*Vorliegender Text*.
□ □ □ □ □

Rente mit 63 wird zum Zankapfel

Berlin · Gut 60 CDU-Politiker drohen, die Rentenpläne von Arbeitsministerin Andrea Nahles zu boykottieren. Sie befürchten Sozialbetrug bei der Rente mit 63, wenn Zeiten der Arbeitslosigkeit angerechnet werden können.

 Die stellvertretende CDU-Vorsitzende Julia Klöckner (l.) löste mit ihren Äußerungen über ein mögliches Scheitern des Renten-Modells von Arbeitsministerin Andrea Nahles große Unruhe aus. Fotos: dpa

Die stellvertretende CDU-Vorsitzende Julia Klöckner (l.) löste mit ihren Äußerungen über ein mögliches Scheitern des Renten-Modells von Arbeitsministerin Andrea Nahles große Unruhe aus. Fotos: dpa

Bei CDU und CSU gärt es weiter wegen des geplanten Rentenpakets. Ein Scheitern der Reform ist allerdings kaum vorstellbar. In der Union wollte gestern niemand einen Zeitungsbericht dementieren, wonach gut 60 Bundestagsabgeordnete aus den eigenen Reihen mit dem Rentengesetzentwurf von Sozialministerin Andrea Nahles (SPD) auf Kriegsfuß stehen. Ihnen hatte CDU-Vize Julia Klöckner vermutlich aus dem Herzen gesprochen, als sie am Wochenende gegenüber der Saarbrücker Zeitung mit einem Scheitern des Rentenpakets drohte. Nahles handle verantwortungslos, "wenn der Gesetzentwurf handwerklich nicht so ausgestaltet wird, dass ein absehbarer Missbrauch unterbunden wird", so Klöckner. CSU-Chef Horst Seehofer war davon gestern allerdings wenig angetan. Statt die "Keule des Scheiterns" zu schwingen, solle man "vernünftig" mit der SPD reden, gab er zu Protokoll. Im Rentenpaket ist schließlich auch die Verbesserung der Mütterente enthalten. Und dafür hat sich besonders die CSU ins Zeug gelegt. Dagegen ist die "Rente mit 63" das Lieblingsprojekt der SPD. Und genau dieses Vorhaben schlägt Teilen der Union immer stärker auf den Magen.

□ □ □ □ □

*Rohdaten*.
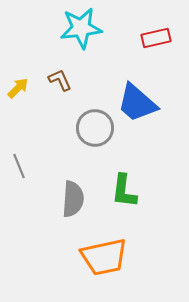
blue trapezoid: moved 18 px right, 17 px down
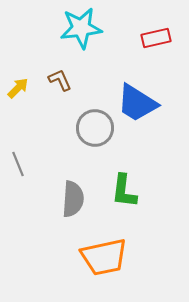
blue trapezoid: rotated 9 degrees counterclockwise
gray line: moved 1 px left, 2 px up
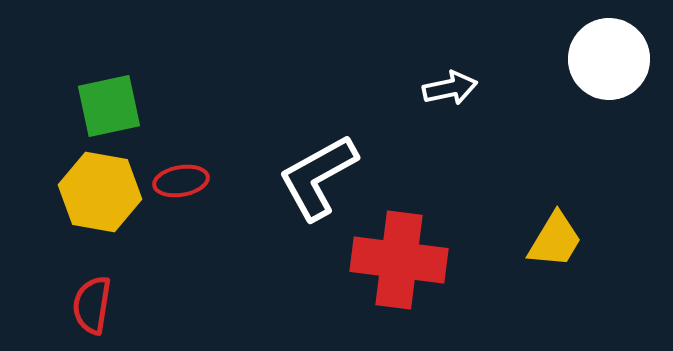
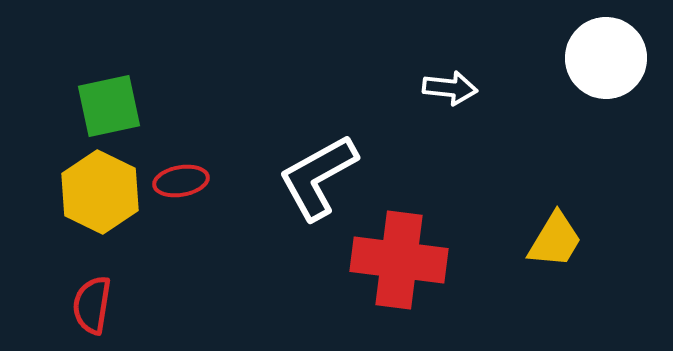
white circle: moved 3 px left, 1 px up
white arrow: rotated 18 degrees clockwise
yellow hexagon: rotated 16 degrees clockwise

□ □ □ □ □

*Gestellte Aufgabe 1*. Was sollte man laut Horst Seehofer im Artikel über die Rente mit 63 tun, statt die „Keule des Scheiterns“ zu schwingen?
*Gestellte Aufgabe 2*. Schreibe den Artikel über den Streit um die Rente mit 63 im Anschluss an seinen letzten Satz weiter.
Die Einträge sind eigenständiges Material und haben mit dem Artikel nichts zu tun.

*Schriftliche Antwort 1*. Man solle „vernünftig“ mit der SPD reden.

*Schriftliche Antwort 2*.
Bedingung für den vorzeitigen, abschlagsfreien Renteneintritt mit 63 ist der Nachweis von 45 Beitragsjahren, "einschließlich der Zeiten der Arbeitslosigkeit". So steht es im Koalitionsvertrag. In ihrem Gesetzentwurf hatte Nahles diesen Passus dahingehend konkretisiert, dass nur kurze Phasen der Arbeitslosigkeit gemeint sind. Also Zeiten, in denen Arbeitslosengeld I gewährt wird. Längere Phasen, für die ein Anspruch auf Hartz IV besteht, sollen dagegen unberücksichtigt bleiben.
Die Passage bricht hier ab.